Na p. 22, antepenúltimo parágrafo, afirmam que a dívida externa bruta do país se tornaria sustentável com a dita proposta. Citam a literatura académica para indicar que o limiar de sustentabilidade da dívida externa bruta será de aproximadamente 40% do PNB.
Mas, de acordo com a tabela 3, p. 20 (cf. igualmente o parágrafo final do cap. 8, p. 61), após a reestruturação, a dívida externa bruta ficaria com um valor presente de 145% do PIB (e um valor facial de 193%)!
Então, face ao critério académico invocado, onde é que está a sustentabilidade?

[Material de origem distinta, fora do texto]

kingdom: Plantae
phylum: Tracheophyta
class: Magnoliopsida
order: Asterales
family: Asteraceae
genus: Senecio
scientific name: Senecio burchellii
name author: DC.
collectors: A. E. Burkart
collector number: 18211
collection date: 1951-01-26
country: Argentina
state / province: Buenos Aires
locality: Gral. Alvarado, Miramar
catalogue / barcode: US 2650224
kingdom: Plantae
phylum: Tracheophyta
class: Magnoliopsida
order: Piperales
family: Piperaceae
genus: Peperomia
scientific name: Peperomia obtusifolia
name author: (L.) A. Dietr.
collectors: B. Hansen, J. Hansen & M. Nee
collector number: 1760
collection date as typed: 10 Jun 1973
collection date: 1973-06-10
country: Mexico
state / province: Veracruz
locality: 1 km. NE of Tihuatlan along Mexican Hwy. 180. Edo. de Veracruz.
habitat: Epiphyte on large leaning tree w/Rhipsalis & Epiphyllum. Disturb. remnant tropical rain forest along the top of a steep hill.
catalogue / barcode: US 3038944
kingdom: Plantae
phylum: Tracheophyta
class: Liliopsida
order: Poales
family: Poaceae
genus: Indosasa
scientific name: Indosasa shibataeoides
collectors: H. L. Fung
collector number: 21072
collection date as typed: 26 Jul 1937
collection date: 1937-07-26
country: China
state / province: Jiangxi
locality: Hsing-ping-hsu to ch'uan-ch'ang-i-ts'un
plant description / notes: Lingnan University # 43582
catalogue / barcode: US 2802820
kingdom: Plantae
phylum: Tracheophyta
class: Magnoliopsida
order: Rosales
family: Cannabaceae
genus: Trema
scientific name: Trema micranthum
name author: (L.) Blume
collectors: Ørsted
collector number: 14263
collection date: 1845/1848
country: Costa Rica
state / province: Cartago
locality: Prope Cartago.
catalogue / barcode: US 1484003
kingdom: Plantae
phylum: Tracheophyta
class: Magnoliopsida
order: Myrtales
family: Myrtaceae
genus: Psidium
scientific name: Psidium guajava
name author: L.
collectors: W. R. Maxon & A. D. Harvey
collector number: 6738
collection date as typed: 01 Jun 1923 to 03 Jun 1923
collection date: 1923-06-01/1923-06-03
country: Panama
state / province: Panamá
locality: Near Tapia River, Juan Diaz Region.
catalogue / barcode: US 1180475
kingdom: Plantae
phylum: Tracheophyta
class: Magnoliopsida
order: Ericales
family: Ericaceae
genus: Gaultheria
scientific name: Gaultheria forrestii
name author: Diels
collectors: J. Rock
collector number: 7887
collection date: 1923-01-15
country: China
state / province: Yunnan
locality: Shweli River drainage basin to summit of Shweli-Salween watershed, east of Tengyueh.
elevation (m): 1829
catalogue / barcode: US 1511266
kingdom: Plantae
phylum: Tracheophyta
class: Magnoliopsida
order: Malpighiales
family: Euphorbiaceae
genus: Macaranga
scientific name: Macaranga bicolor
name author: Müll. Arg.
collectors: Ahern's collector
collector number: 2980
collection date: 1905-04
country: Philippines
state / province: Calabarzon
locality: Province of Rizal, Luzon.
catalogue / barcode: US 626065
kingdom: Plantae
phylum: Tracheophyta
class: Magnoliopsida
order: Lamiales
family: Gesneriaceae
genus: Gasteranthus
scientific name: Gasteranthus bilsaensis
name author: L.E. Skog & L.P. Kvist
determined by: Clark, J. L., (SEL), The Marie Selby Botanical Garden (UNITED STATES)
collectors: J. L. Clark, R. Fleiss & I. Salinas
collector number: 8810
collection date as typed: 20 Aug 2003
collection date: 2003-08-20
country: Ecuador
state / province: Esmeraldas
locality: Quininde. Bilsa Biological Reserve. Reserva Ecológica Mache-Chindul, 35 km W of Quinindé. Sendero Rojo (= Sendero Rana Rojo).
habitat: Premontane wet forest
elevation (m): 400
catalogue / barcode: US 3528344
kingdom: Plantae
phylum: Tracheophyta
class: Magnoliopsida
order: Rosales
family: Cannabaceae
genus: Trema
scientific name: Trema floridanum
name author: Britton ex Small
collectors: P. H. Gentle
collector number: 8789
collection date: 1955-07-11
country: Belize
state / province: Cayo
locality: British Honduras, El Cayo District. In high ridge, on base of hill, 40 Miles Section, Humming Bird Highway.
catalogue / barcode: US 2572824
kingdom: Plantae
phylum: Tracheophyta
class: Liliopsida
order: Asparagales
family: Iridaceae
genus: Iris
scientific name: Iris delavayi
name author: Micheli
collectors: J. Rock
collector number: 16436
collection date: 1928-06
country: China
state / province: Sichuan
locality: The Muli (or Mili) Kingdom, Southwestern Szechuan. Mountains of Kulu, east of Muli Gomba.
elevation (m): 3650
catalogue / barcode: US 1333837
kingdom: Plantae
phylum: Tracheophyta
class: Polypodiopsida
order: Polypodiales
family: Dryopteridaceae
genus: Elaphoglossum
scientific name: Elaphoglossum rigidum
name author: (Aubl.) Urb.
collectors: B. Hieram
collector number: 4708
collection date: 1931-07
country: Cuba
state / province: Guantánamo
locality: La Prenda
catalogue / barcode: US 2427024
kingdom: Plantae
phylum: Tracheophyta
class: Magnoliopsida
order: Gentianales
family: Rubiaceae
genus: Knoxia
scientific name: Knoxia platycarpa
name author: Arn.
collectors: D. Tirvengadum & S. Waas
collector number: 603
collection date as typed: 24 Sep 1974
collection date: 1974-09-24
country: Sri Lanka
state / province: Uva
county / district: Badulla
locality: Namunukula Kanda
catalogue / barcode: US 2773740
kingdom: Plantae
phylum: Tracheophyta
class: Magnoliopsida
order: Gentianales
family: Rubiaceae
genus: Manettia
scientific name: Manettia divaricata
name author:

Agradeço o seu pertinente comentário. A literatura académica baseia essas “rule-of-thumb” (regras simples) na análise de crises de balança de pagamentos e de dívida externa em décadas recentes, que ocorreram sobretudo em países subdesenvolvidos.
Nesses países subdesenvolvidos a dívida externa bruta era próxima da dívida externa líquida porque os residentes desses países não detinham muito activos no estrangeiro.
No caso português, e de outros países periféricos, o país está muito interligado com o resto do mundo (em particular com a zona euro). Assim os residentes nacionais tem activos (tipo dívida) no estrangeiro de 121% do PIB e dívida bruta de 224% do PIB. Ou seja, não faria sentido olhar só para a dívida bruta.
Rui, como o Ricardo Cabral indica, o critério é a dívida externa líquida, que passaria a ter valores sustentaveis.